Toch mag niet gezegd worden dat alle antibiotica een rechtstreekse invloed hebben op het afweersysteem. Wel is het mogelijk dat deze middelen ervoor zorgen dat het afweersysteem zich niet genoeg zal ontwikkelen. Er worden dan immers minder antistoffen voor de betreffende bacterie aangemaakt en het lichaam zal zich een volgende keer dat het hiermee te maken krijgt wellicht moeilijker kunnen verweren.

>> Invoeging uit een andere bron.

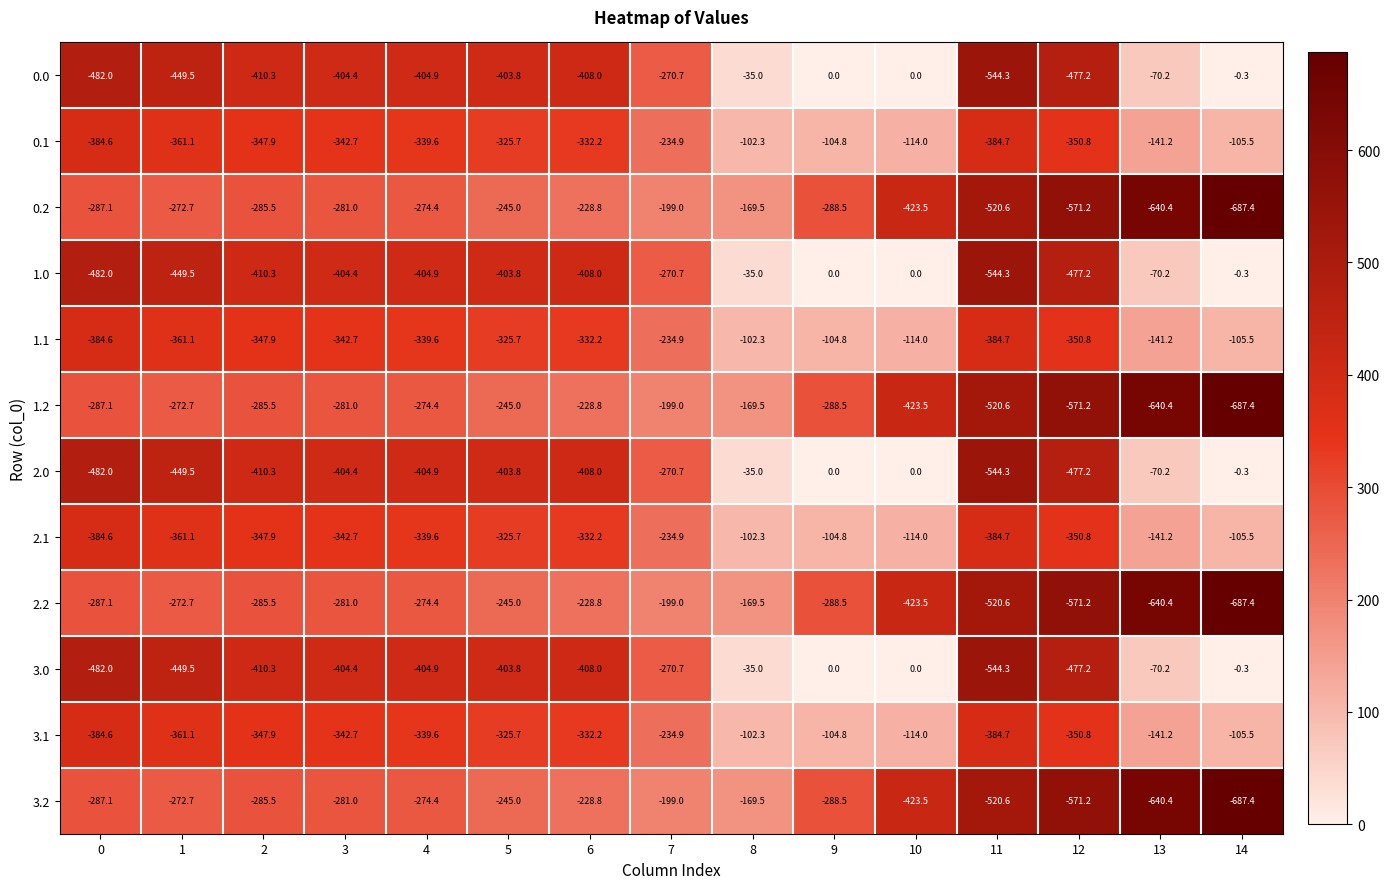

What is the spread (max minus min) of values at 14?

687.1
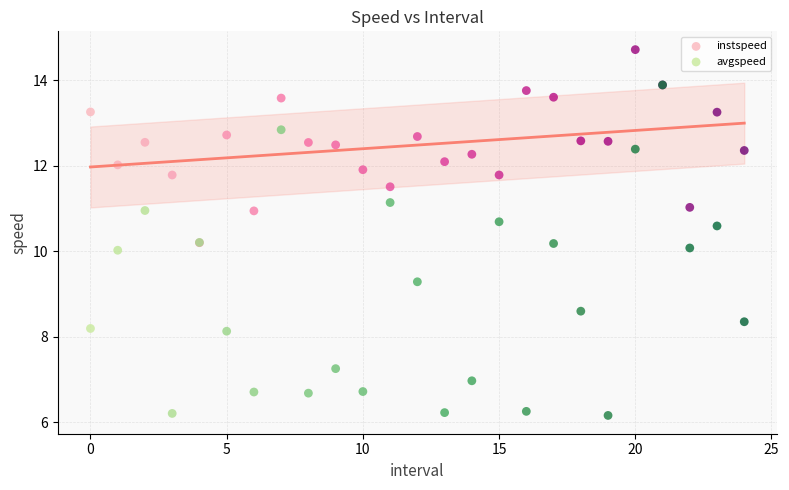

Which series has the largest Y range (max minus min)?

avgspeed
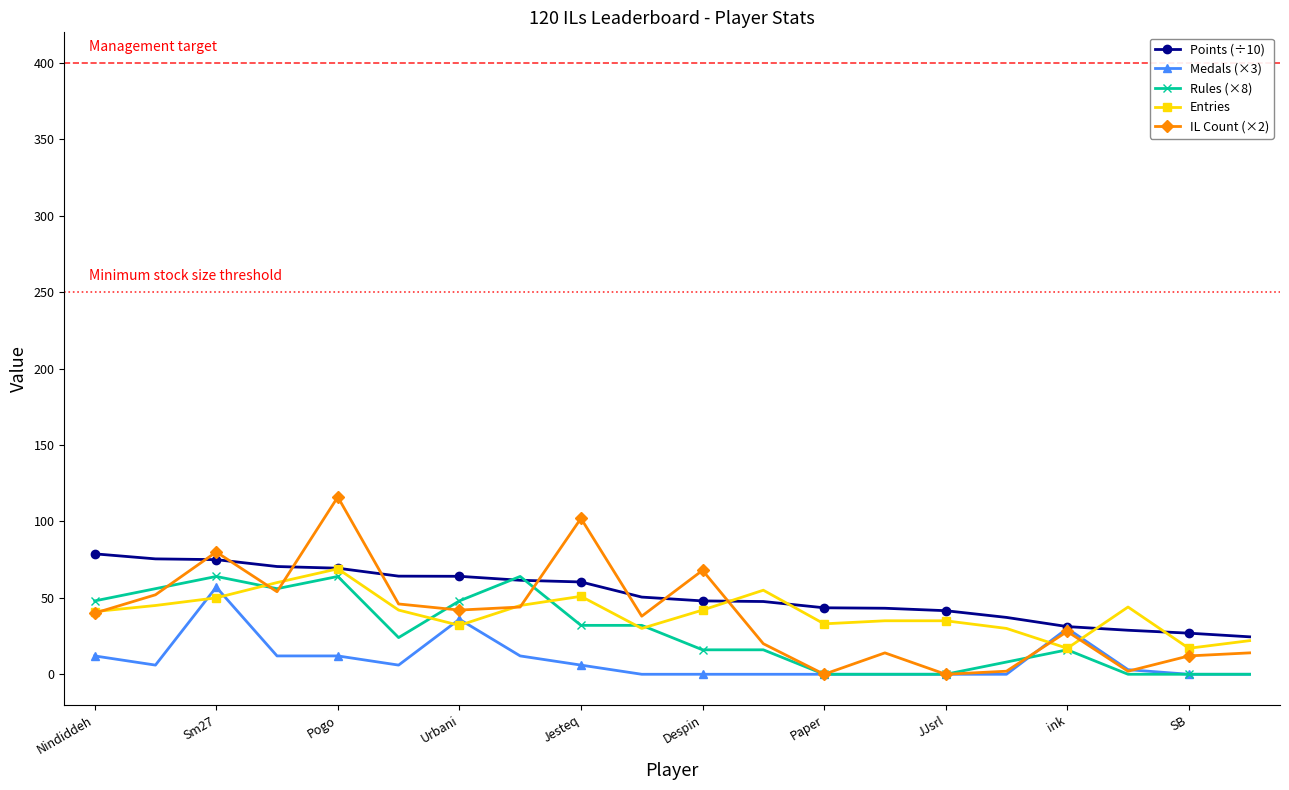

True or false: Rules (×8) and IL Count (×2) intersect in this chart.

True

Op het moment dat men een bacteriele infectie reeds direct in de kiem smoort met behulp van een antibioticum dan zal de natuurlijke afweer niet genoeg ontwikkeld worden. Het gevolg daarvan is dat men meerdere malen met eenzelfde ziekteverwekker besmet zou kunnen worden. Kinderen die erg frequent en snel antibiotica voor krijgen geschreven, lopen daardoor juist een grotere kans op het krijgen van infecties. Dit komt overigens niet doordat hun afweer verzwakt zou zijn, maar doordat deze afweer geen tijd heeft gekregen om voldoende zijn taak uit te oefenen in hun lichaam.
Men moet dus eigenlijk alleen maar een antibioticum gebruiken op momenten dat het werkelijk noodzakelijk is en het echt niet anders kan. Een persoon met een sterke weerstand, die een bacteriƫle infectie op heeft gelopen is vaak in staat deze te bestrijden zonder het gebruik van antibiotica. Een behandeld arts is dan ook de aangewezen persoon om te beslissen of antibiotica echt het juiste middel is voor een bepaalde ziekte of aandoening.
Dit in tegenstelling tot wat men, kort na de ontdekking van antibiotica, dacht is het absoluut geen wondermiddel dat te pas en te onpas in kan worden gezet. Toen wist men echter nog maar weinig af van de effecten en bijwerkingen van een aantal van deze middelen.